In short, the book lacks the lit­erary depth and sub­tlety that ought to be expected from a National Award winner. It only took five pages for me to pinhole the agenda of the entire book, and there were still another 250 pages to go.

  • Val­sadie

    1) If this is a review of “March: Book Three”, why does the illus­tration for this article show Ibram Kendi’s National Book Award-winning “Stamped from the Beginning” instead?

    2) Was this article proofread or edited? There’s a couple of minor errors in the text, including one word that’s spelled cor­rectly for UK usage, not American.

    3) The last sen­tence of the article may explain why this review, of the indi­vidual title and the “March” trilogy series overall, is so ill-informed. I think you did only read five pages of the book. This would explain your describing this work as a pam­phlet, if you read only the pages that could be made into one. The story of someone’s life within these U.S. borders at a certain point in time is not an agenda, it is history. An agenda would consist of using aspects of a work to dismiss its impor­tance and sig­nif­i­cance. If you had done just the tiniest bit of back­ground work on how “March” came to be written, you’d have found out that it is hardly the first civil rights comic book (I fer­vently hope that it is not the last). I also strongly question your view that it’s common knowledge that slavery and seg­re­gation were evil and a bad thing when there are grown white men telling black children and teens to “Get back to the cotton fields!” and “Go back to Africa!” here in the America of 2016, thanks to the outcome of the pres­i­dential election. That was the outcome of the first election in decades without the full pro­tec­tions of the Voting Rights Act. And now there looks to be put in place as U.S. Attorney General a man who wants nothing more than to erad­icate the rest of the Voting Rights Act. Why are we “harping on this, demon­ising the mis­taken ideas of the past” – ? Because those mis­takes are right here in the present and fore­seeable future! A book that shows how to stand up so that everyone is in full pos­session of their rights as American cit­izens, including the right to vote, is exactly what’s needed as “some­thing new for the next gen­er­ation”!

  • LibraryAnn

    Dear Ms. Andrews, your writing says more about you than the book.

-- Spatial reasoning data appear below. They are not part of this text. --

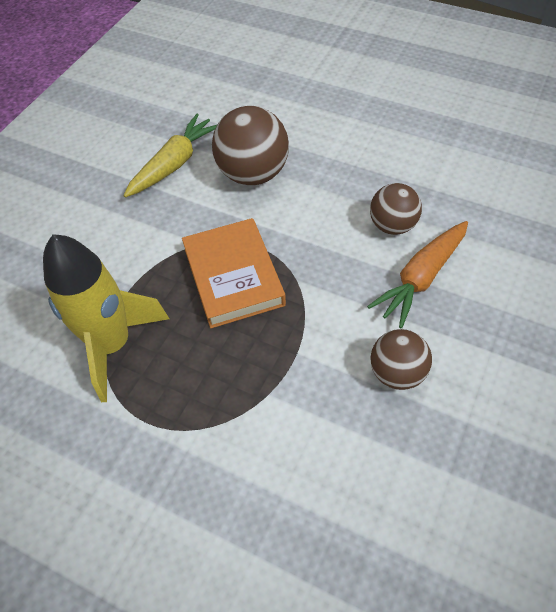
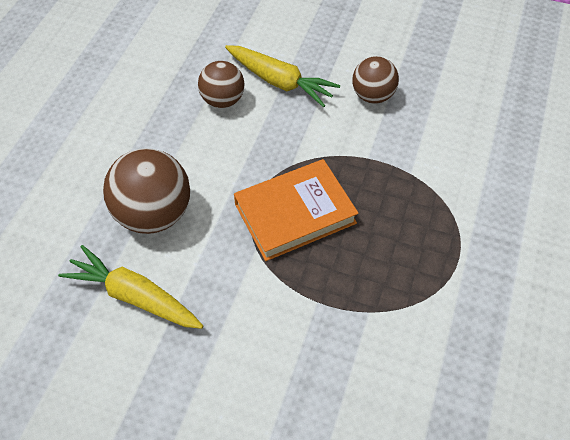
camera: 100 degrees left, 0 degrees up
(112, 345) = (390, 302): yellow rocket -> none
(421, 278) = (279, 82): orange carrot -> yellow carrot

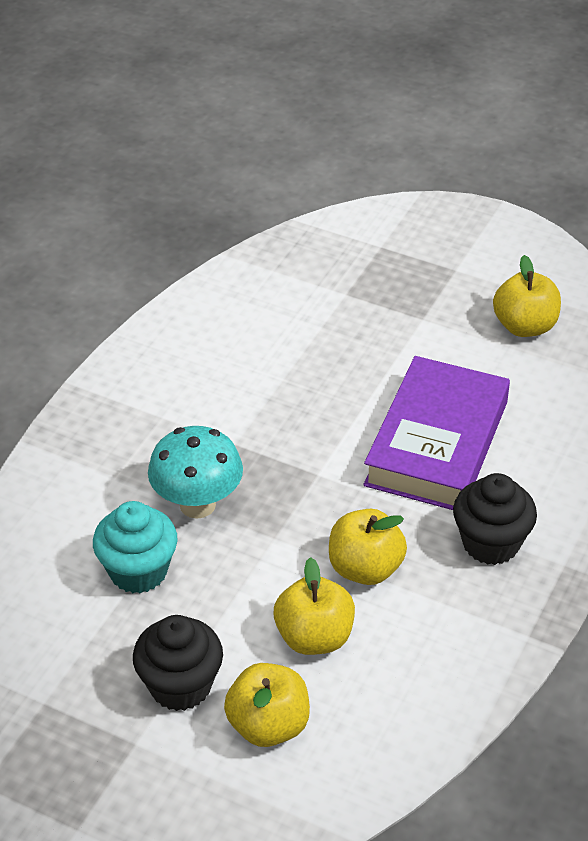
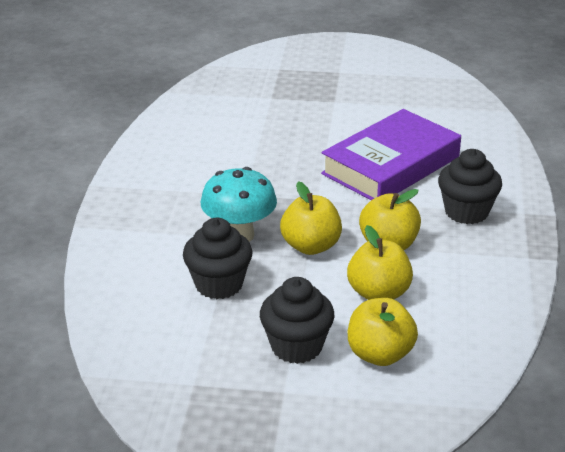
camera: 20 degrees left, 10 degrees down
(138, 571) = (219, 284): turquoise cupcake -> black cupcake
(437, 443) = (391, 165): purple book -> purple book turned 45 degrees clockwise
(524, 326) = (407, 92): yellow apple -> yellow apple (311, 246)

Readers want to read well-researched, factual reviews on books, not long-winded sen­tences recounting your neg­ative mem­ories of studying history in eighth grade. You’ve improperly asso­ciated these mem­ories with MARCH. Book Three. This is unfor­tunate. I’ll give you some advice – readers don’t care about what your 14-year-old self would enjoy doing. My kids loved the trilogy and would not identify with your review. Next time, think about your audience (who are all kinds of readers) before you start reviewing. Con­trary to what you’ve said, The MARCH trilogy DOES demon­strate lit­erary depth. There were plenty of examples of metaphors, fore­shad­owing and lit­erary devices throughout the book. MARCH Book Three was an authentic memoir in the graphic novel format and the best of the best. I’ll never see MLK in the same light again. The graphic novel format enhances the story expo­nen­tially like x to the 2nd power. You clearly don’t know what treasure you behold. I hope some day you’ll look back and appre­ciate the MARCH trilogy for its time­lessness.